会えぬ人会えぬまま過ぐ年惜しむ 斉山満智
『合評会から』(番町喜楽会)
春陽子 年賀状で何人もの人に「今年こそ会おう」と書いたのに一人しか実現していません。しみじみとその通りだなあと思った句です。
青水 コロナがはさまったので、六年ぶりに開催された集まりが今年ありました。会えないもどかしさと季語の「年惜しむ」が合わさって、とても感慨深い句になっています。
愉里 年の初めに会おうと言っていたのに会えない残念さが、季語の「年惜しむ」ととてもうまく響き合っている気がします。

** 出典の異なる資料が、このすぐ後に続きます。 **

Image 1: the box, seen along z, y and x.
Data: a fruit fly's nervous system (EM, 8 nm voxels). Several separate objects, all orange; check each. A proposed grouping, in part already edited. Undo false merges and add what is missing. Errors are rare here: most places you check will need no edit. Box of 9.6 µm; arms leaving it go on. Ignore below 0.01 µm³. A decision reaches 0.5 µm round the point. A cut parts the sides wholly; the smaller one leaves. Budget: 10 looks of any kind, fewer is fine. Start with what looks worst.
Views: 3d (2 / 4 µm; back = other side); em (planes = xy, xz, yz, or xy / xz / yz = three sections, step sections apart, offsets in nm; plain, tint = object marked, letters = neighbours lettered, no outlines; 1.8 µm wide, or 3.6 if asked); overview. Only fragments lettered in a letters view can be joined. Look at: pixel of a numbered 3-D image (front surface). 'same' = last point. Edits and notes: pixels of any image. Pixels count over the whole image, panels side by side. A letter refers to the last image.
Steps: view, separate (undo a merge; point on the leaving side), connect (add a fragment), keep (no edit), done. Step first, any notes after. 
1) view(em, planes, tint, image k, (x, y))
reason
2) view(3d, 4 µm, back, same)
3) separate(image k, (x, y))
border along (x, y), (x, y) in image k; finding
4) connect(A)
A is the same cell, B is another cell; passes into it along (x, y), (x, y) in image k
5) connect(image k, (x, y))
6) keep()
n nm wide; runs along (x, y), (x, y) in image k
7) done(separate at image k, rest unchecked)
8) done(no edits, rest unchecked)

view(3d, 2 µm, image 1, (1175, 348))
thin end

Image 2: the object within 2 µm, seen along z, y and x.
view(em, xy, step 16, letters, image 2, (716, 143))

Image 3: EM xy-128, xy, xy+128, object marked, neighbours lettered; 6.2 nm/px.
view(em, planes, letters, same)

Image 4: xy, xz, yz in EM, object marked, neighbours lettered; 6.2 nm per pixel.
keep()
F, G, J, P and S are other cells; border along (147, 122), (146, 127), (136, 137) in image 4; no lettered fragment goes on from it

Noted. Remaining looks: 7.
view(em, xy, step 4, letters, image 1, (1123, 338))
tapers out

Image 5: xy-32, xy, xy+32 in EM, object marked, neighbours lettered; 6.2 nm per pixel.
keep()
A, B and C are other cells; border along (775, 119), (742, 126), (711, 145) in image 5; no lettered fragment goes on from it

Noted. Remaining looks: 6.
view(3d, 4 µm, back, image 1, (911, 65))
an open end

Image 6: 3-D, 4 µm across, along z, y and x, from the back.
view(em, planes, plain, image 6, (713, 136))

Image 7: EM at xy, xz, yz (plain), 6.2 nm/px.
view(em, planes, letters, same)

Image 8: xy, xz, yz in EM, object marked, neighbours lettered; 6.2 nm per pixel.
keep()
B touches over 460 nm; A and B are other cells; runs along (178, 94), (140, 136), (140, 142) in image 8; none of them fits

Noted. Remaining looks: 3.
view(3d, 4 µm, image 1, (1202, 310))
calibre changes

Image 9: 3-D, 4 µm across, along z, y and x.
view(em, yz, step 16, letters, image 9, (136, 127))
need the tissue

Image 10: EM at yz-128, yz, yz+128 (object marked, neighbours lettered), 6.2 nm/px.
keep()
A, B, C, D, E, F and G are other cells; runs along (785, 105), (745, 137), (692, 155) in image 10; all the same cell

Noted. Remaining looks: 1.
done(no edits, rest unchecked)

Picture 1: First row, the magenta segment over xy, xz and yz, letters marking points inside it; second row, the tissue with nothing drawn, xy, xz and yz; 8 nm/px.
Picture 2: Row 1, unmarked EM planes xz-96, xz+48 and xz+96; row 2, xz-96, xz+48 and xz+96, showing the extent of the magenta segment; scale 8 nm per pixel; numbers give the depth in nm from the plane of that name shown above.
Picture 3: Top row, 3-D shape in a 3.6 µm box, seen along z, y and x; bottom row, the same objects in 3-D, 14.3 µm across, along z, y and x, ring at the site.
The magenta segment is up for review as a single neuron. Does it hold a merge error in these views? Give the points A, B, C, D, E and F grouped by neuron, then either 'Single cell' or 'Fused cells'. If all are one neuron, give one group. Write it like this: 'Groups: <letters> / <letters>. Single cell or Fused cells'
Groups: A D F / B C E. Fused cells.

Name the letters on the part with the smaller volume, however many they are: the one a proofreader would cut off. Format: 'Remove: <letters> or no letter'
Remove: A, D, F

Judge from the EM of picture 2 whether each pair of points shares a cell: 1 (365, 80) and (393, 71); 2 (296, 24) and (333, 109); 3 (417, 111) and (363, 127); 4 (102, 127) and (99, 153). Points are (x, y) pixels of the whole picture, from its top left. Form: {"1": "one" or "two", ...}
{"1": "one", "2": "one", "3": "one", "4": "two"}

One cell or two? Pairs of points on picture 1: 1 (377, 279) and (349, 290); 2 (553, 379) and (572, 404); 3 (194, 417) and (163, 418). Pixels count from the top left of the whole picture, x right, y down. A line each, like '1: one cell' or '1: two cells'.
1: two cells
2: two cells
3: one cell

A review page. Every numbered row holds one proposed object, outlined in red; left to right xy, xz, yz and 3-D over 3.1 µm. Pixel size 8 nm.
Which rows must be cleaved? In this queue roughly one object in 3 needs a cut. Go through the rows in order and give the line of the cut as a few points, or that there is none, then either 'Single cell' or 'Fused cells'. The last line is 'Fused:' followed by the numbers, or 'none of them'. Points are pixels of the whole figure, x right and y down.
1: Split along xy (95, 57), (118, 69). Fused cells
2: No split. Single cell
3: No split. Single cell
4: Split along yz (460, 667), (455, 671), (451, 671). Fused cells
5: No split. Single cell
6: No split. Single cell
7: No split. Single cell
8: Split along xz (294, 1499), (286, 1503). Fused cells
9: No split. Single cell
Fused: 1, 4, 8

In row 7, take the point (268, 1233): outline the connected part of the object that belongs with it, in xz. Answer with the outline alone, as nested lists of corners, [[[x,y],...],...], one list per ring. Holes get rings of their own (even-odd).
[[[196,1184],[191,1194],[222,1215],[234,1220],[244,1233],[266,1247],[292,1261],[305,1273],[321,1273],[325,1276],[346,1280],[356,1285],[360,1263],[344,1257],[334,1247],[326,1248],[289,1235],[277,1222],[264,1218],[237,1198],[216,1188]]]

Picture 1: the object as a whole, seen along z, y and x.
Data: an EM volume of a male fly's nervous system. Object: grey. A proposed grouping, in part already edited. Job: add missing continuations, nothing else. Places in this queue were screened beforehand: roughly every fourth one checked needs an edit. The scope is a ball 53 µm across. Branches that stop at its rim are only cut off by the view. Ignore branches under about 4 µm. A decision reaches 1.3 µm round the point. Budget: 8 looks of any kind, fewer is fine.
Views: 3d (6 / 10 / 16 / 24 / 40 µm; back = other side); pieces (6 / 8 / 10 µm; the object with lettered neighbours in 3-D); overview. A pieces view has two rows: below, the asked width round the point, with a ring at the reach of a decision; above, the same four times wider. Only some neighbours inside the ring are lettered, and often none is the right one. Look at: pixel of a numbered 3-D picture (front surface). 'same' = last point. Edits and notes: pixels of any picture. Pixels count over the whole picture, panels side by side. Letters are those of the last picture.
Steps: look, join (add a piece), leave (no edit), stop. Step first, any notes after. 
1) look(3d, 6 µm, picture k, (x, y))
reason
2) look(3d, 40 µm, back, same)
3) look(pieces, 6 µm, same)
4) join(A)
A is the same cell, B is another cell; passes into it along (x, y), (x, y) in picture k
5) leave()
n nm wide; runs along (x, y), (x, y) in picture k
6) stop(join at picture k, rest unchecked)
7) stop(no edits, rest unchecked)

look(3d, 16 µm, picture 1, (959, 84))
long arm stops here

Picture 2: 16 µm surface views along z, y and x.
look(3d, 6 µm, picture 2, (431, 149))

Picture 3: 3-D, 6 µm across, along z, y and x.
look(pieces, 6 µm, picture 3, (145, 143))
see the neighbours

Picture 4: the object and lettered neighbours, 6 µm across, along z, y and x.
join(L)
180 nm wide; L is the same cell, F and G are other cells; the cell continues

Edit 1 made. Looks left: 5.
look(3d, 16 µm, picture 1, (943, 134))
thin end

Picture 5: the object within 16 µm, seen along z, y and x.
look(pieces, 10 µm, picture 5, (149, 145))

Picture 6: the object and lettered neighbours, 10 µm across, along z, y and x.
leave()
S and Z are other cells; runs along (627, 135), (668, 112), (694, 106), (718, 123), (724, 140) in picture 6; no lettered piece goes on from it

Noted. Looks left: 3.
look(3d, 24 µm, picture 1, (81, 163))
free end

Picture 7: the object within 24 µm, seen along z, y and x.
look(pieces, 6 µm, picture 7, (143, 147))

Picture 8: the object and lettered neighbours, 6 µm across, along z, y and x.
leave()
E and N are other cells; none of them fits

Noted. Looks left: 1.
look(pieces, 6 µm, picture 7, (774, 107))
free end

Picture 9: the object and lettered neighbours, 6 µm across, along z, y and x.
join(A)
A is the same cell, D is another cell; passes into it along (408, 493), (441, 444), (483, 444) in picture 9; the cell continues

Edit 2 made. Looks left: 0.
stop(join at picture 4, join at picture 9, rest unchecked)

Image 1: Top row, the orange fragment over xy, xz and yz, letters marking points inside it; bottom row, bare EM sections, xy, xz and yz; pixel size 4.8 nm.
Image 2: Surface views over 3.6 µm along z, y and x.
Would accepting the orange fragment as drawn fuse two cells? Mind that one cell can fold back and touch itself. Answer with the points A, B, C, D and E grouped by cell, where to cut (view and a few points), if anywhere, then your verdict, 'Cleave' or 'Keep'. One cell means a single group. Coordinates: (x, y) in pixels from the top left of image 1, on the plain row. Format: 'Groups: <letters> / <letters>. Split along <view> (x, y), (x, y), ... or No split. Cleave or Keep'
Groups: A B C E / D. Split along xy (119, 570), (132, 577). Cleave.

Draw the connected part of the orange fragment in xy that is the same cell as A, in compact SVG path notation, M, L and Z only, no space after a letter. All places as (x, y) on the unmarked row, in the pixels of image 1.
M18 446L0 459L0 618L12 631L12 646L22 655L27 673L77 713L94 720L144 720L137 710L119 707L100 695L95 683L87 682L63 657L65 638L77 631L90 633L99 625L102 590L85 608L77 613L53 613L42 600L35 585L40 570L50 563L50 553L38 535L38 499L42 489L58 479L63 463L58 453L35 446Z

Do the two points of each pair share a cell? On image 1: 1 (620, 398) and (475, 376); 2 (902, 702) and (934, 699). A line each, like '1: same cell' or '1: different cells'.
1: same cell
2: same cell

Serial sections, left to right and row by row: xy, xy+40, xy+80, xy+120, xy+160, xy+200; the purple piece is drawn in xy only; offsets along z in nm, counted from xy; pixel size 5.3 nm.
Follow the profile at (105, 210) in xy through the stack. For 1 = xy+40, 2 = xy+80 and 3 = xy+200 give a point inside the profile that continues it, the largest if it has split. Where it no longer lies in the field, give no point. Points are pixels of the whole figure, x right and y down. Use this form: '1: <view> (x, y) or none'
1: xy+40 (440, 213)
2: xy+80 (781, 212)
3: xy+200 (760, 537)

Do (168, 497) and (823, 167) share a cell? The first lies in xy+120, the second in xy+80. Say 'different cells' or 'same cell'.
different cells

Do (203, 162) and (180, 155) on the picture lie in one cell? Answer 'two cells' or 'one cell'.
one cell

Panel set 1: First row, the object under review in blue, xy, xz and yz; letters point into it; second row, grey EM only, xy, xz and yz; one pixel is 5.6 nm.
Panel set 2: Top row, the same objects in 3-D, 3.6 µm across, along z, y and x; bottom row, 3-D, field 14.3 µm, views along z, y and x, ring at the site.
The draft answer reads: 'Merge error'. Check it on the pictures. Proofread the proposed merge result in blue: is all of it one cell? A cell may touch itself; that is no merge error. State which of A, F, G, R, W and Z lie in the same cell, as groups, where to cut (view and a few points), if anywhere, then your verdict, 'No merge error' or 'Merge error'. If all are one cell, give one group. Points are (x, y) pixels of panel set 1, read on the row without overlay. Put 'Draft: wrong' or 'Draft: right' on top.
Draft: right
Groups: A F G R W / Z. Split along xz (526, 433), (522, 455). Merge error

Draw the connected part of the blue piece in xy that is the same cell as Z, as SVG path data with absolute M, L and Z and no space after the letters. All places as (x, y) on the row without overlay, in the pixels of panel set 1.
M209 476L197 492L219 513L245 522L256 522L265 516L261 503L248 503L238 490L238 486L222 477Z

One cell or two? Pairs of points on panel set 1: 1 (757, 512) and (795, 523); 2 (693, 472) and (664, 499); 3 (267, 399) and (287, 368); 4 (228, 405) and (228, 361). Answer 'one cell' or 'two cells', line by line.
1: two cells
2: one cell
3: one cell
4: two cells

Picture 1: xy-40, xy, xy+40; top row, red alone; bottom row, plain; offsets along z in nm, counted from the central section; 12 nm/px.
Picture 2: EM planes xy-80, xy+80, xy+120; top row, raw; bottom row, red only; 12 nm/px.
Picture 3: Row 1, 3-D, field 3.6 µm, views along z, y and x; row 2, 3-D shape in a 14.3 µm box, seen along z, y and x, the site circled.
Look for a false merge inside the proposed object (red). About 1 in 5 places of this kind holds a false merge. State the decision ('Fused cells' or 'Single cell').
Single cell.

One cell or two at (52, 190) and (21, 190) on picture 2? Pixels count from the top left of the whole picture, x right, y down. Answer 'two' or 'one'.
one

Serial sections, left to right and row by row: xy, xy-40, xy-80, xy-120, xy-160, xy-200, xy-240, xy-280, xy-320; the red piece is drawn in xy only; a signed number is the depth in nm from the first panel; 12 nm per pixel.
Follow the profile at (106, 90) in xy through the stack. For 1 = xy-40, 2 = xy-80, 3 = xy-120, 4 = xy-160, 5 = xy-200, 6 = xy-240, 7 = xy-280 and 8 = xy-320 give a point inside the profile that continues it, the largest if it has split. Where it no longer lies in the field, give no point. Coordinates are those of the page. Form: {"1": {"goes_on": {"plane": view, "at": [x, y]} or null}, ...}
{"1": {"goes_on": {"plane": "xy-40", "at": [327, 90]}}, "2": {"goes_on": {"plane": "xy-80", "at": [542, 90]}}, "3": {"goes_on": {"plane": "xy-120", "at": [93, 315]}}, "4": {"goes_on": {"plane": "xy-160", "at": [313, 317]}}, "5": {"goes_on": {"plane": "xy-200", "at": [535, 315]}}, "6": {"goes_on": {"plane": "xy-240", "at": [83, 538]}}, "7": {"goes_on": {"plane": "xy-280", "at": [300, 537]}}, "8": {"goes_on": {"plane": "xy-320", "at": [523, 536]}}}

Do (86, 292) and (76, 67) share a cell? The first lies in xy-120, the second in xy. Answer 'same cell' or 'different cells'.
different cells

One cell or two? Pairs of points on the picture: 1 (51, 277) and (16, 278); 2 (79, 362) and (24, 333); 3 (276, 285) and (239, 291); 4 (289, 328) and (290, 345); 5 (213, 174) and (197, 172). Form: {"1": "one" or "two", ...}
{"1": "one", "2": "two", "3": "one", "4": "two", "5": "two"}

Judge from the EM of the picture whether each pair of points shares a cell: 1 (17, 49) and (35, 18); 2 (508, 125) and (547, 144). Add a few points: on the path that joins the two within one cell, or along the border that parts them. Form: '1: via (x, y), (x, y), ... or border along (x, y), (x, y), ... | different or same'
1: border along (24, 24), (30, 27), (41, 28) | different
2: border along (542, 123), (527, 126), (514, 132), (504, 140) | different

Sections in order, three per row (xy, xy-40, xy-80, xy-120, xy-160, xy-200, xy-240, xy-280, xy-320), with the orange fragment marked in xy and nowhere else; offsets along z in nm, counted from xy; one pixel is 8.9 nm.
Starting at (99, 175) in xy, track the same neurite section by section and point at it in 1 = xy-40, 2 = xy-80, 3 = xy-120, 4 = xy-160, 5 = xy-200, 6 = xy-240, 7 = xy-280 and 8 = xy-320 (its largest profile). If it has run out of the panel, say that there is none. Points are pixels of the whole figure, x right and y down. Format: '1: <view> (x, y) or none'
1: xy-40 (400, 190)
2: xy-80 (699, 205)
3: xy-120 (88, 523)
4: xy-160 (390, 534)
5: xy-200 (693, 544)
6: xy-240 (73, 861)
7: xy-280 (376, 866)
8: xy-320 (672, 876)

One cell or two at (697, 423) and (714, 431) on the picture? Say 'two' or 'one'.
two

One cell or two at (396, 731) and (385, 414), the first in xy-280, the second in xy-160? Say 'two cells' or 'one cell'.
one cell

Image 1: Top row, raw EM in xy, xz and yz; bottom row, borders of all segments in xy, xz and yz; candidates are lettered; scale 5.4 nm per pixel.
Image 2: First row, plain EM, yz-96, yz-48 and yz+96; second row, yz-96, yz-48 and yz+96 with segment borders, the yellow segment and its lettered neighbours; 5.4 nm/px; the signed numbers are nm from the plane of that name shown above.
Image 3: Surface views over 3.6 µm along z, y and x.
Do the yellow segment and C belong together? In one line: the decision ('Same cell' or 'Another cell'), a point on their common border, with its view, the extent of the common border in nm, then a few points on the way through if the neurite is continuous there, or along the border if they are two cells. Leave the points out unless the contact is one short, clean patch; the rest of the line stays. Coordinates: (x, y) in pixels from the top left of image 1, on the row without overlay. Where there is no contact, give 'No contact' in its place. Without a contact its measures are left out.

而云 似たような句は僕も作ったことがあります。「会えぬまま過ぐ年賀状」だったかな。
てる夫 いやあ、だから賀状の枚数が膨らみます。
斗詩子 一年が本当にあっという間に過ぎ、会おうね会おうねと言いつつ会えぬまま。コロナ以降なかなか実現しない再会。もどかしい気持が伝わります。
* * *
誰もが経験し、歳末になると思うことを上手く詠んだ句だ。このように万人共通の思いをすっと詠むと、「そうだよなあ」とつぶやきながら採ってしまう。年末句会にはうってつけの句だ。ただ、「過ぐ」に少し違和感がある。「過ぐ」が「年惜しむ」の季語の力を弱めている気がしたのだ。「会えぬ人会えぬままなり年惜しむ」などとした方がいいのじゃないかなと思ったのだが・・。